_Records provided_:
========
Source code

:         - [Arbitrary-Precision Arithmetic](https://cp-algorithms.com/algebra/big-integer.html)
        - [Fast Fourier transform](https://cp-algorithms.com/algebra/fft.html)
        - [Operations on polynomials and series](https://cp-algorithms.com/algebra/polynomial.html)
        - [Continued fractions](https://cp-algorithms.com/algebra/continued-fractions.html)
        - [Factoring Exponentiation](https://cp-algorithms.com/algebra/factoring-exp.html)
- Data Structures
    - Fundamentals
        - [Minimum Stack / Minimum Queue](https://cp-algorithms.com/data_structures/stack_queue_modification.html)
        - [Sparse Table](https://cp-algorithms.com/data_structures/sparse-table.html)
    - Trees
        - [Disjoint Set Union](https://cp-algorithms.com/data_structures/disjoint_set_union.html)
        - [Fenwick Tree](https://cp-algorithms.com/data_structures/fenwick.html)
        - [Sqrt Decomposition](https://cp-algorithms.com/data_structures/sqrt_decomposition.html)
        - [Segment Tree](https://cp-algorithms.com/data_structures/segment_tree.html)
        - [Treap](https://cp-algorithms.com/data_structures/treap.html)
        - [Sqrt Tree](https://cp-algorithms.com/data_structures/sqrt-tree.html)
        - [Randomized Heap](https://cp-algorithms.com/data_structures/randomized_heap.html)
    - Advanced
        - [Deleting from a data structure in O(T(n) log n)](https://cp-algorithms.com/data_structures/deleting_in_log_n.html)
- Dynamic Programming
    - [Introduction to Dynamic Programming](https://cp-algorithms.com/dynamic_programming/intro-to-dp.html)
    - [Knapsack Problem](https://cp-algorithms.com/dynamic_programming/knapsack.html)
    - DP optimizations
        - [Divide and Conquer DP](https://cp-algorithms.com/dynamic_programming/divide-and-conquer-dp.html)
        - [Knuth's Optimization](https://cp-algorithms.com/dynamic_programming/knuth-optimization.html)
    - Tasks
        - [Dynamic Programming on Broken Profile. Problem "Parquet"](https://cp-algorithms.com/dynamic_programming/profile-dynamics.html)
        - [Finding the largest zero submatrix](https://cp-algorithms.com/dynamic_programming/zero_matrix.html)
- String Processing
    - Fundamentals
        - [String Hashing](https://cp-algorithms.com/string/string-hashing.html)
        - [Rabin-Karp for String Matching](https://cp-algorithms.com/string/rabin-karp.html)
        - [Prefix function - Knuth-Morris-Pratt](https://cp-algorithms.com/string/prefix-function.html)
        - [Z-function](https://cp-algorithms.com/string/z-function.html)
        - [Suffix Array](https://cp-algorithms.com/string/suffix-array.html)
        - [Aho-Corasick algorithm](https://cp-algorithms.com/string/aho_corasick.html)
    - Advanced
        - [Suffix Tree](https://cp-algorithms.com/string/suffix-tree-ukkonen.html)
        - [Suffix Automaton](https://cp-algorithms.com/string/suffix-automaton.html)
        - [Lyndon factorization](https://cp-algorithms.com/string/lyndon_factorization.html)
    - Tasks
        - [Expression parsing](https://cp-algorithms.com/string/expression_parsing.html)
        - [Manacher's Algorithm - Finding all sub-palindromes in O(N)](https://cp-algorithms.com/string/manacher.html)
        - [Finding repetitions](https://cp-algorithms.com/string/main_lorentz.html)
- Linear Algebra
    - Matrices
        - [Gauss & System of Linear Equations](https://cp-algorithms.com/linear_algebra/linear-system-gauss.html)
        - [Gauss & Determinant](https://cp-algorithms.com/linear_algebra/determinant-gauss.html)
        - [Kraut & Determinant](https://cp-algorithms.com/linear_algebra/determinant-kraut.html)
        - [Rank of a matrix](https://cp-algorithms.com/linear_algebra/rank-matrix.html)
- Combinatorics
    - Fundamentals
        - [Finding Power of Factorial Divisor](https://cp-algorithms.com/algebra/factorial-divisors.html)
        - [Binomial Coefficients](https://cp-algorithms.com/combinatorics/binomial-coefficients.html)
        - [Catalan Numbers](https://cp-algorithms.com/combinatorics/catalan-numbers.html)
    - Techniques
========
_Task statement_: What is needed is a verbatim copy of the data, complete from first line to last.

_Problem solution_:
Source code

:         - [Arbitrary-Precision Arithmetic](https://cp-algorithms.com/algebra/big-integer.html)
        - [Fast Fourier transform](https://cp-algorithms.com/algebra/fft.html)
        - [Operations on polynomials and series](https://cp-algorithms.com/algebra/polynomial.html)
        - [Continued fractions](https://cp-algorithms.com/algebra/continued-fractions.html)
        - [Factoring Exponentiation](https://cp-algorithms.com/algebra/factoring-exp.html)
- Data Structures
    - Fundamentals
        - [Minimum Stack / Minimum Queue](https://cp-algorithms.com/data_structures/stack_queue_modification.html)
        - [Sparse Table](https://cp-algorithms.com/data_structures/sparse-table.html)
    - Trees
        - [Disjoint Set Union](https://cp-algorithms.com/data_structures/disjoint_set_union.html)
        - [Fenwick Tree](https://cp-algorithms.com/data_structures/fenwick.html)
        - [Sqrt Decomposition](https://cp-algorithms.com/data_structures/sqrt_decomposition.html)
        - [Segment Tree](https://cp-algorithms.com/data_structures/segment_tree.html)
        - [Treap](https://cp-algorithms.com/data_structures/treap.html)
        - [Sqrt Tree](https://cp-algorithms.com/data_structures/sqrt-tree.html)
        - [Randomized Heap](https://cp-algorithms.com/data_structures/randomized_heap.html)
    - Advanced
        - [Deleting from a data structure in O(T(n) log n)](https://cp-algorithms.com/data_structures/deleting_in_log_n.html)
- Dynamic Programming
    - [Introduction to Dynamic Programming](https://cp-algorithms.com/dynamic_programming/intro-to-dp.html)
    - [Knapsack Problem](https://cp-algorithms.com/dynamic_programming/knapsack.html)
    - DP optimizations
        - [Divide and Conquer DP](https://cp-algorithms.com/dynamic_programming/divide-and-conquer-dp.html)
        - [Knuth's Optimization](https://cp-algorithms.com/dynamic_programming/knuth-optimization.html)
    - Tasks
        - [Dynamic Programming on Broken Profile. Problem "Parquet"](https://cp-algorithms.com/dynamic_programming/profile-dynamics.html)
        - [Finding the largest zero submatrix](https://cp-algorithms.com/dynamic_programming/zero_matrix.html)
- String Processing
    - Fundamentals
        - [String Hashing](https://cp-algorithms.com/string/string-hashing.html)
        - [Rabin-Karp for String Matching](https://cp-algorithms.com/string/rabin-karp.html)
        - [Prefix function - Knuth-Morris-Pratt](https://cp-algorithms.com/string/prefix-function.html)
        - [Z-function](https://cp-algorithms.com/string/z-function.html)
        - [Suffix Array](https://cp-algorithms.com/string/suffix-array.html)
        - [Aho-Corasick algorithm](https://cp-algorithms.com/string/aho_corasick.html)
    - Advanced
        - [Suffix Tree](https://cp-algorithms.com/string/suffix-tree-ukkonen.html)
        - [Suffix Automaton](https://cp-algorithms.com/string/suffix-automaton.html)
        - [Lyndon factorization](https://cp-algorithms.com/string/lyndon_factorization.html)
    - Tasks
        - [Expression parsing](https://cp-algorithms.com/string/expression_parsing.html)
        - [Manacher's Algorithm - Finding all sub-palindromes in O(N)](https://cp-algorithms.com/string/manacher.html)
        - [Finding repetitions](https://cp-algorithms.com/string/main_lorentz.html)
- Linear Algebra
    - Matrices
        - [Gauss & System of Linear Equations](https://cp-algorithms.com/linear_algebra/linear-system-gauss.html)
        - [Gauss & Determinant](https://cp-algorithms.com/linear_algebra/determinant-gauss.html)
        - [Kraut & Determinant](https://cp-algorithms.com/linear_algebra/determinant-kraut.html)
        - [Rank of a matrix](https://cp-algorithms.com/linear_algebra/rank-matrix.html)
- Combinatorics
    - Fundamentals
        - [Finding Power of Factorial Divisor](https://cp-algorithms.com/algebra/factorial-divisors.html)
        - [Binomial Coefficients](https://cp-algorithms.com/combinatorics/binomial-coefficients.html)
        - [Catalan Numbers](https://cp-algorithms.com/combinatorics/catalan-numbers.html)
    - Techniques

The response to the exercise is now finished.